Relazione impresa-banca. Negli ultimi 6/12 mesi 3,9 imprese su 10 hanno attivato fornitori per lo sviluppo del business. Al contempo, solo 2,3 imprese su 10 hanno promosso servizi di consulenza per l’export, così come servizi consulenziali per la valutazione e la gestione del portafoglio fornitori. Questo se si parla si fornitori specialistici non appartenenti alla classe degli istituti di credito. In un’ottica di evoluzione del ruolo degli istituti di credito, particolarmente interessante la funzione di questi ultimi nella percezione delle imprese, 8 PMI italiane su 10 valutano infatti positivamente la banca con cui si opera abitualmente come possibile fornitore di servizi specialistici – da sviluppo del business, all’internazionalizzazione, considerando anche i servizi a supporto per accedere alla finanza agevolata e sostenibile – quota che sale a 8,4 su 10 per le imprese con un fatturato tra i 5 e i 25 Milioni. Il principale beneficio in un 1 caso su 2 è di poter usufruire di servizi integrati. La banca in questa logica si configura come partner di valore per molteplici servizi, tra i quali: supporto per selezione/partecipazione a bandi di gara pubblici su finanza agevolata (nel 36% dei casi), servizi informativi/consulenza per lo sviluppo commerciale/crescita del business (27%), soluzioni in ambito cybersecurity (17%), firma digitale (17%), servizi di marketing e di campagna commerciale (16%), consulenza per la valutazione e gestione del portafoglio fornitori (16).

Impresa e strumenti digitali. La ricerca ha indagato quale sia lo stato dell’arte attuale e il rapporto delle PMI con gli strumenti digitali, in particolare riguardo l’espletamento di alcune operazioni quali il controllo dei saldi e dei movimenti dei conti correnti aziendali, la gestione e la riconciliazione di incassi/fatture, il tracciamento di pagamenti e addebiti di conto oltre un certo importo (4 PMI su 10 non utilizzano alcun strumento) e il controllo della diffusione di informazioni aziendali, come password o e-mail sul dark web (6 su 10 non monitorano la diffusione di tali informazioni).
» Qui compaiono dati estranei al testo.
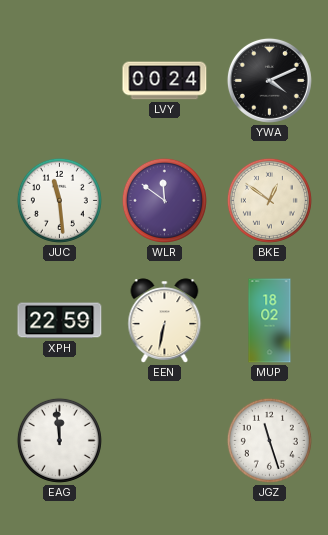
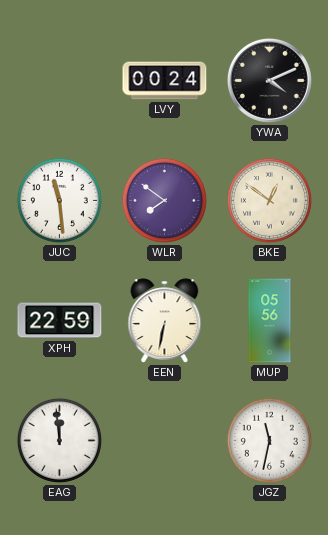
WLR: 11:51 -> 7:51
MUP: 18:02 -> 05:56
JGZ: 11:27 -> 11:32
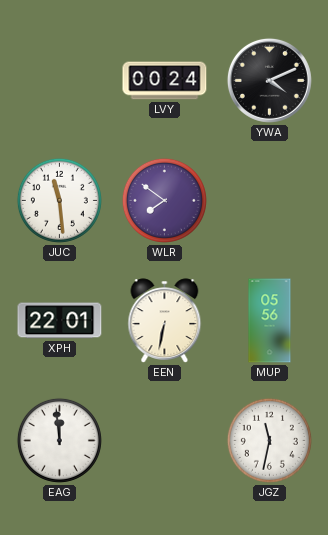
BKE: 12:51 -> none
XPH: 22:59 -> 22:01
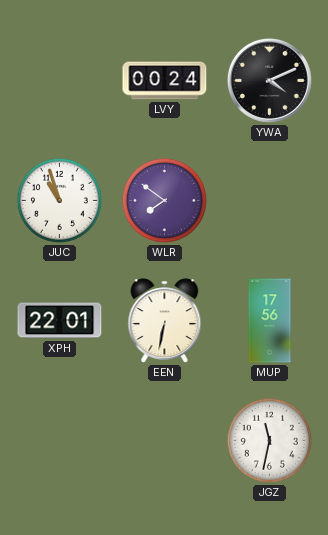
JUC: 11:29 -> 10:57
MUP: 05:56 -> 17:56
EAG: 11:59 -> none
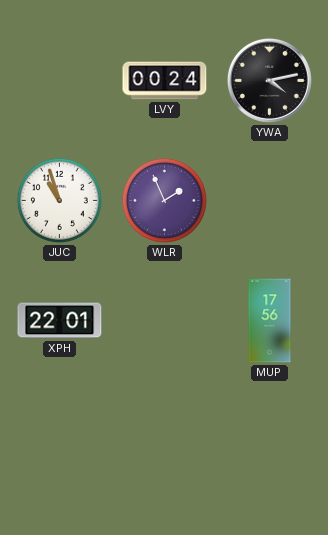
YWA: 4:11 -> 4:13
WLR: 7:51 -> 1:56
EEN: 6:32 -> none
JGZ: 11:32 -> none
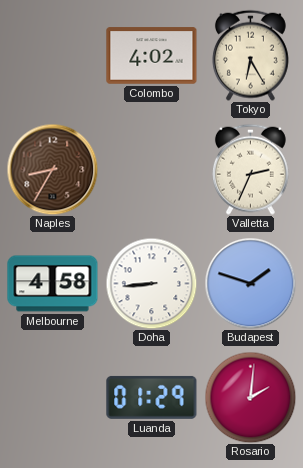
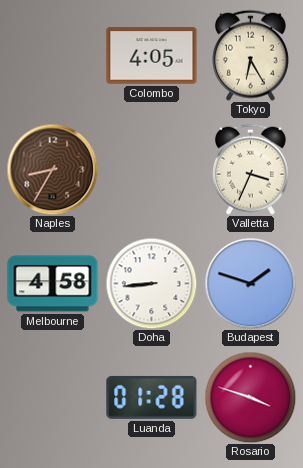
Colombo: 4:02 -> 4:05
Valletta: 2:34 -> 3:34
Luanda: 01:29 -> 01:28
Rosario: 2:01 -> 3:48
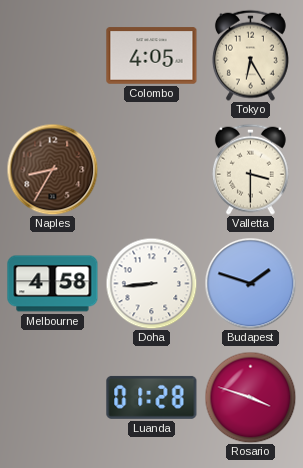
Valletta: 3:34 -> 3:30
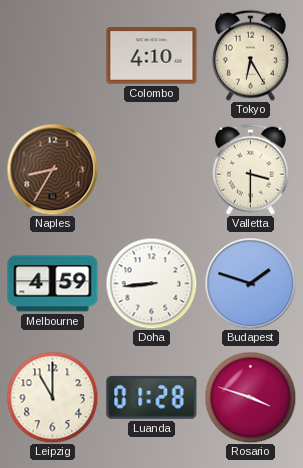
Colombo: 4:05 -> 4:10
Melbourne: 4:58 -> 4:59
Leipzig: none -> 11:00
È emerso un quadro ibrido, in cui a strumenti digitali (1 su 2 usa ERP – Enterprise resource planning ovvero “pianificazione delle risorse d’​impresa” – per il controllo dei saldi e dei movimenti di conto) si affiancano attività manuali per 4 su 10 per alcune attività di finanza-tesoreria (riconciliazione di incassi e fatture), quota che sale al 47% per le imprese con un fatturato sino a 2 Milioni di euro. L’integrazione tra le due modalità appare alta o medio-alta per 4 imprese su 10, ma per 2,6 su 10 attualmente non si rileva nessuna integrazione. È attraverso questo dato che emerge la chiara necessità di supporto alla digitalizzazione di strumenti oggi presidiati manualmente o parzialmente in modalità digital, in primis gli strumenti oggi manuali per lo sviluppo del business e il supporto nell’identificazione dei clienti potenziali (5,5 PMI su 10) e la ricerca di finanziamenti agevolati (4,4 su 10).